On Wed, 2008-07-09 at 17:02 -0400, Danny Clark wrote:
> Bake Timmons wrote:
> > Danny Clark <address@hidden> writes:
> > 
> >> (Q1) Is a version control program not used just because no one has had
> >> time to implement it, or are there arguments against it?
> > 
> > Lack of time has been my impression of the problem.  The wiki tables
> > have been a quick and easy solution, but just a first step.  I agree
> > with your comments and am eager to help adapt KFV Mode to a better
> > back end.  I would be surprised if git were not the most efficient
> > back end.
> Git is efficient, but also a real pain in the ass to work with
> (extremely nonobvious behavior - and this is coming to me from top
> percentile programmers (former OLPC colleagues), not newbies), and it is
> not (yet) well integrated with a bunch of other tools.

Git and i have a hate-hate relationship ;) that said, the idea (using a
destributed RCS) is totally sound imo.
I'm still musing how w would setup all this $stuff.

> As I recall this is partly because Linus wanted git to be more of a core
> library that others wrote front ends to, but I think he has since
> changed course, and is trying to make git easier to use.

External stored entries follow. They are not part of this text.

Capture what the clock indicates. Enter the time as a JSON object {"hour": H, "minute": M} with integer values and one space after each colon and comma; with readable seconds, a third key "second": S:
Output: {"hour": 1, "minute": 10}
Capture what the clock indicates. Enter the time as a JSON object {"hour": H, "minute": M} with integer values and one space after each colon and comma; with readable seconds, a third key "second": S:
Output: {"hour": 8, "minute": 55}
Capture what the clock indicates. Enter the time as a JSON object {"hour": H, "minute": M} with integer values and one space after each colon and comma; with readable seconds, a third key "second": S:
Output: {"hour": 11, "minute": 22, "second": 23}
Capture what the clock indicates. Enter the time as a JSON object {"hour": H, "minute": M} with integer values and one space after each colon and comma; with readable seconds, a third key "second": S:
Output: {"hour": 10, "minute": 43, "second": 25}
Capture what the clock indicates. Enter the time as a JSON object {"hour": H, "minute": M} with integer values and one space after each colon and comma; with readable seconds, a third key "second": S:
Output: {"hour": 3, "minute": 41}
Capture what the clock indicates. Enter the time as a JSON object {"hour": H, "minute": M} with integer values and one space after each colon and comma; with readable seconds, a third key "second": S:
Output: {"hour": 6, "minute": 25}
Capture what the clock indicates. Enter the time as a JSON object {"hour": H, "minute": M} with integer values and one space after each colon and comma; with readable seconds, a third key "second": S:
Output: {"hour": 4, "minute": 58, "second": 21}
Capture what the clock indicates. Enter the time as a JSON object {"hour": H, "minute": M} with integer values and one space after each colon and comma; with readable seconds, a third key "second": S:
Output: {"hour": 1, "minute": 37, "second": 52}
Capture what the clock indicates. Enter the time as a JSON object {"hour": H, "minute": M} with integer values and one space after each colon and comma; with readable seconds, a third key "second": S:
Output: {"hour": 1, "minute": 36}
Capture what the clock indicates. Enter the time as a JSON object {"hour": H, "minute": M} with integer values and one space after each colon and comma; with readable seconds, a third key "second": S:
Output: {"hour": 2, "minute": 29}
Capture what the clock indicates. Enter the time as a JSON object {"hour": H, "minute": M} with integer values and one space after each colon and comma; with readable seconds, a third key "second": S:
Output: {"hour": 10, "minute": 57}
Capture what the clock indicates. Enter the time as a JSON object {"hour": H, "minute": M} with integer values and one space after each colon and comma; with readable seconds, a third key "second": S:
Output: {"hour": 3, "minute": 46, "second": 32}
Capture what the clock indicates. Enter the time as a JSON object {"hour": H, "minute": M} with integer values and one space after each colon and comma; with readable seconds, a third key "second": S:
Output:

I'm not sure
> what the current state of that is, as I haven't touched git in >6 months.
> > Moreover, I hope that this new back end could be adapted for *all*
> > freedom verification work, including what gNewSense started to do for
> > packages (PFV).  One difference between KFV and PFV is that PFV
> > typically involved looking not at a file of source code but at a file
> > of license text that covered a whole package.
> Or even a step beyond that, to freedom verification work even for
> non-gNS projects, and then have the gNS-specific stuff be separated out
> (there really shouldn't be that much packaging code that's separate from
> the pristine sources).
> This seems like it's abstractable to "we need to maintain a database of
> information about a set of files that changes over time, and have nice
> front ends to maintaining that information". I have to think that there
> are - or really should be - nice Free Software products / sites covering
> that problem space. Fossology - - was recently
> pointed out to me, but I haven't had a chance to look at it in depth yet.

Fossology was meantiond back in feb/march iirc. I was playing with it
back then (as was someone else?). I never got far with it though - i
managed to find more bugs then i was willing to deal with. I'm looking
at trying the latest release RSNish again.

> I have a few related memos circulating around the FSF offices about
> this, so soon I should have rms etc. opinions.
> Also re: PFV, I just had a talk with Deb (IRC freedeb), maintainer of
>, and it turns out that there are plenty of cases where
> you need to look at every file with packages as well, or at least use
> some simple (grep/keyword) heuristics to scan through the files. She has
> some nice (but internally-focussed) write-ups on how she does that that
> may make it to the resources section of the FSF website in the fullness
> of time.

That would probably be handy for all.